Canada's NDP

NDP

October 5th, 2022

Save the Canada Infrastructure Bank—from itself

We need to rebuild the Canada Infrastructure Bank with a new vision and mandate that abandons privatization and gives Indigenous, provincial, and municipal governments a seat at the table

The Greyhound bus station in Ottawa was demolished this month – the end of an era and a lifeline for rural Canada. When Greyhound folded their Canadian operations in 2021, small communities immediately felt the impact.

Imagine if the federal government had taken Greyhound over and run it as a public service that existed to keep rural communities connected, rather than to turn a profit. Imagine if there was a public bank, governed democratically, that backed a new publicly owned and operated national transit system.

That could have been the Canada Infrastructure Bank. It had such promise, yet has been such a colossal failure.

The bank was originally a 2015 Liberal election promise to provide low-cost loans for much-needed municipal infrastructure. By the time Parliament passed a 2017 law establishing the bank, its core mandate had dramatically shifted.

On paper, the bank is supposed to leverage private investment to deliver infrastructure projects. Yet in the five years since it opened its doors, the only bank-financed project under construction is the privately-owned and operated Réseau Express Métropolitain (REM) in Montreal. The REM is co-financed by the Government of Québec and the Caisse de dépôt et placement du Québec, an institutional investor for the Quebec Pension Plan and other pension and insurance plans.

According to the Parliamentary Budget Officer, the bank has not met its own targets when it comes to attracting private investors. The failure has been so spectacular that when members of the House of Commons Standing Committee on Transportation, Infrastructure and Communities studied the bank earlier this year, they had one single recommendation: shut it down.

Instead of putting the needs of the public first, the bank is required by law to prioritize private investment in so-called public-private partnerships (P3s) and other privatization schemes.

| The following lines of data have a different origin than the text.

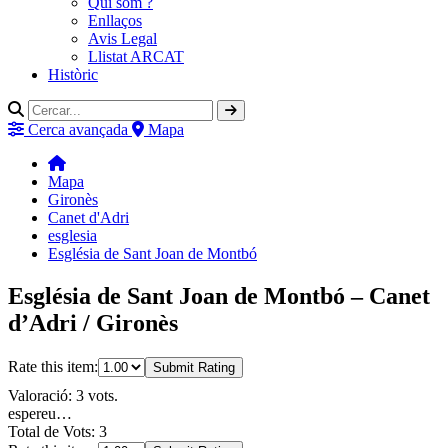
Qui som ?
Enllaços
Avis Legal
Llistat ARCAT
Històric
Cerca avançada
Mapa
Mapa
Gironès
Canet d'Adri
esglesia
Església de Sant Joan de Montbó
Església de Sant Joan de Montbó – Canet
d’Adri / Gironès
Rate this item:
Submit Rating
Valoració: 3 vots.
espereu…
Total de Vots: 3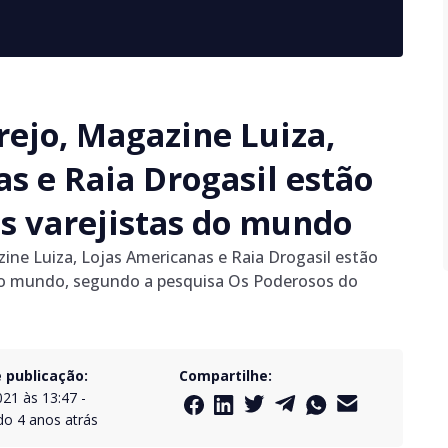
arejo, Magazine Luiza,
s e Raia Drogasil estão
s varejistas do mundo
ne Luiza, Lojas Americanas e Raia Drogasil estão
 do mundo, segundo a pesquisa Os Poderosos do
 publicação:
Compartilhe:
021 às 13:47
-
do
4 anos atrás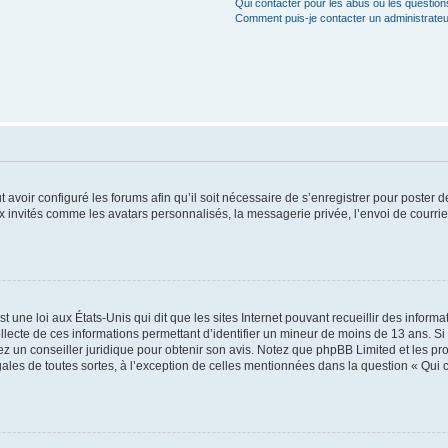
Qui contacter pour les abus ou les questio
Comment puis-je contacter un administrateu
t avoir configuré les forums afin qu’il soit nécessaire de s’enregistrer pour poster
x invités comme les avatars personnalisés, la messagerie privée, l’envoi de courri
t une loi aux États-Unis qui dit que les sites Internet pouvant recueillir des infor
ollecte de ces informations permettant d’identifier un mineur de moins de 13 ans. S
tez un conseiller juridique pour obtenir son avis. Notez que phpBB Limited et les pr
gales de toutes sortes, à l’exception de celles mentionnées dans la question « Qui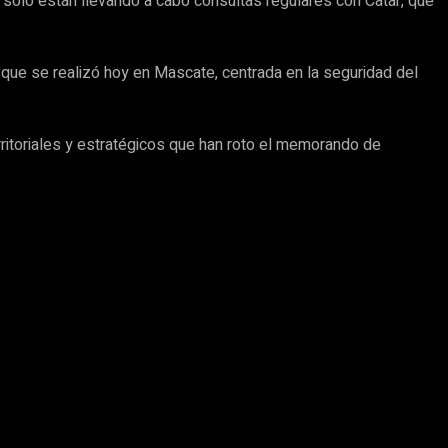
e solo están llevando a cabo consultas regulares con Catar, que
 que se realizó hoy en Mascate, centrada en la seguridad del
erritoriales y estratégicos que han roto el memorando de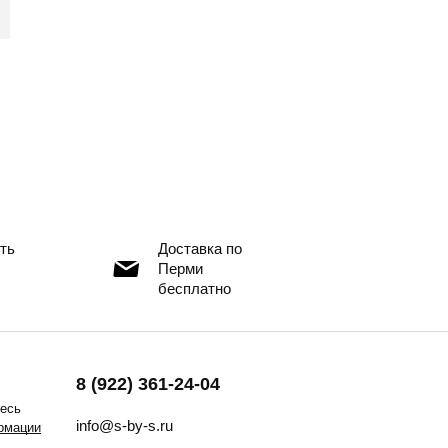
ть
Доставка по
Перми
бесплатно
8 (922) 361-24-04
тесь
info@s-by-s.ru
рмации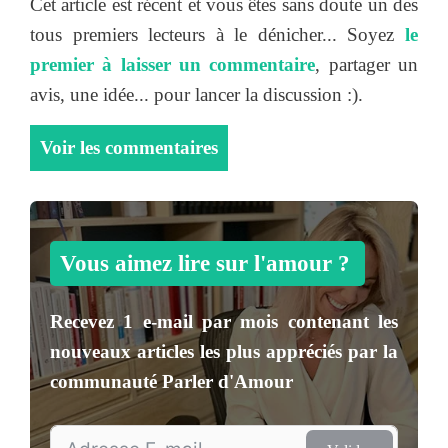
Cet article est récent et vous êtes sans doute un des
tous premiers lecteurs à le dénicher... Soyez
le
premier à laisser un commentaire
, partager un
avis, une idée... pour lancer la discussion :).
Voir les commentaires
Vous aimez lire sur l'amour ?
Recevez
1 e-mail par mois
contenant les
nouveaux articles les plus appréciés par la
communauté
Parler d'Amour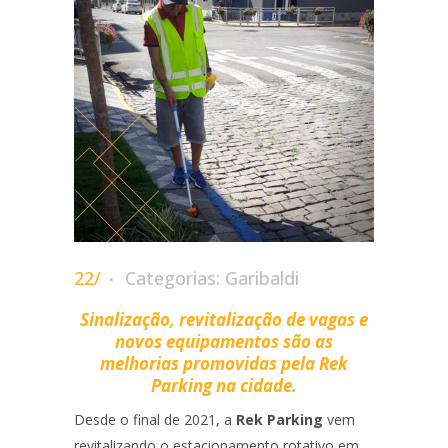
22/
Categorias:
Garibaldi
Sinalização, revitalização de vagas e
novos equipamentos são as
melhorias promovidas pela Rek
Parking na cidade.
Desde o final de 2021, a
Rek Parking
vem
revitalizando o estacionamento rotativo em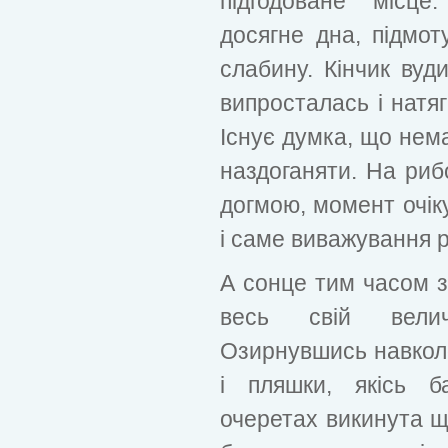
підгодоване місце
досягне дна, підмо
слабину. Кінчик вуд
випросталась і натя
Існує думка, що нема
наздоганяти. На риб
догмою, момент очік
і саме виважування 
А сонце тим часом з
весь свій велич
Озирнувшись навколо
і пляшки, якісь б
очеретах викинута 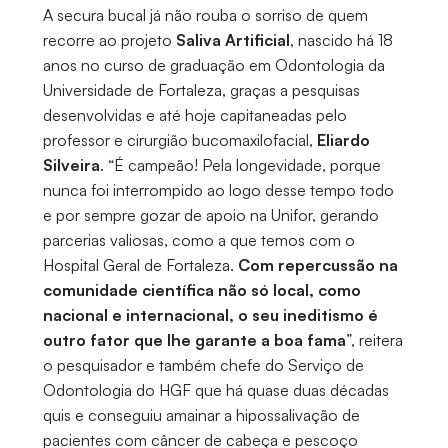
A secura bucal já não rouba o sorriso de quem
recorre ao projeto
Saliva Artificial
, nascido há 18
anos no curso de graduação em Odontologia da
Universidade de Fortaleza, graças a pesquisas
desenvolvidas e até hoje capitaneadas pelo
professor e cirurgião bucomaxilofacial,
Eliardo
Silveira
. “É campeão! Pela longevidade, porque
nunca foi interrompido ao logo desse tempo todo
e por sempre gozar de apoio na Unifor, gerando
parcerias valiosas, como a que temos com o
Hospital Geral de Fortaleza.
Com repercussão na
comunidade científica não só local, como
nacional e internacional, o seu ineditismo é
outro fator que lhe garante a boa fama
”, reitera
o pesquisador e também chefe do Serviço de
Odontologia do HGF que há quase duas décadas
quis e conseguiu amainar a hipossalivação de
pacientes com câncer de cabeça e pescoço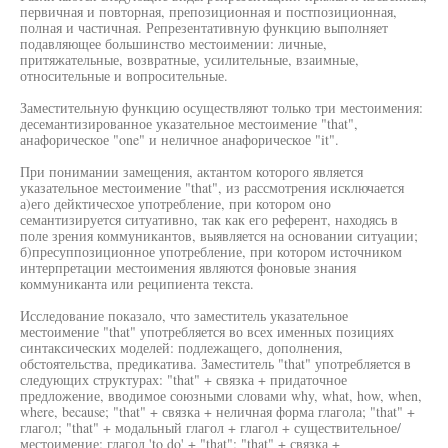
первичная и повторная, препозиционная и постпозиционная,
полная и частичная. Репрезентативную функцию выполняет
подавляющее большинство местоимении: личные,
притяжательные, возвратные, усилительные, взаимные,
относительные и вопросительные.
Заместительную функцию осуществляют только три местоимения:
десемантизированное указательное местоимение "that",
анафорическое "one" и неличное анафорическое "it".
При понимании замещения, актантом которого является
указательное местоимение "that", из рассмотрения исключается
а)его дейктичесхое употребление, при котором оно
семантизируется ситуативно, так как его референт, находясь в
поле зрения коммуникантов, выявляется на основании ситуации;
б)пресуппозиционное употребление, при котором источником
интерпретации местоимения являются фоновые знания
коммуниканта или реципиента текста.
Исследование показало, что заместитель указательное
местоимение "that" употребляется во всех именных позициях
синтаксических моделей: подлежащего, дополнения,
обстоятельства, предикатива. Заместитель "that" употребляется в
следующих структурах: "that" + связка + придаточное
предложение, вводимое союзными словами why, what, how, when,
where, because; "that" + связка + неличная форма глагола; "that" +
глагол; "that" + модальный глагол + глагол + существительное/
местоимение; глагол 'to do' + "that"; "that" + связка +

Study after study shows that P3s are rarely, if ever, good for the public. In 2014, Ontario’s auditor general found that Ontarians paid $8 billion more for 74 P3 projects than they would have if they had been financed and delivered publicly.

The problem is that the private sector, by its nature, is more concerned about private profit than the public interest. And what’s in the public interest is seldom in the interest of shareholders.

This is why evidence shows that P3s are a cash-cow for corporations at the expense of the public – through guaranteed long-term payments as well as tolls and other user fees – or are

plagued with delays, contract renegotiations and lawsuits as companies cut corners to save themselves money while leaving the public on the hook for maintenance and repair.

The Government of Canada is required to undertake a statutory review of the Canada Infrastructure Bank soon, and that review presents us with an opportunity.

Canadian communities need reliable, public, climate-resilient infrastructure now more than ever. As Atlantic Canada rebuilds from Hurricane Fiona, our Eastern neighbours and friends will need to repair roads and bridges across the region. The hurricane has battered their ports and harbours, and wrecked power grids.

In the west, out-of-control wildfires in British Columbia this season have led to evacuation orders and smoky skies covering hundreds of square kilometres. This, after devastating floods cut off rail and highway access to Canada’s biggest port in Vancouver last year.

Climate change is making severe weather events more common, including Ottawa’s derecho storm in May. Not only do we need reliable infrastructure financing for communities to withstand these events, but we need such financing to put people and the planet first. And that means removing private profits from the equation.

We believe there’s a better way forward – one where the bank sheds its private-sector financing mandate to become a public bank with a public purpose.

We don’t need to shut the Canada Infrastructure Bank down. We need to rebuild it with a new vision and mandate that abandons privatization and gives Indigenous, provincial and municipal governments a seat at the table.

Let’s open our minds to the possibilities that lie ahead when we put public interest ahead of private profit.

Aditya Rao is a Senior Research Officer for the Canadian Union of Public Employees, Canada’s largest union with 700,000 members working in health care, emergency services, education, early learning and child care, municipalities, social services, libraries, utilities, transportation, airlines and more.

Bonita Zarrillo is the MP for Port Moody–Coquitlam and the NDP Critic for Infrastructure and Communities.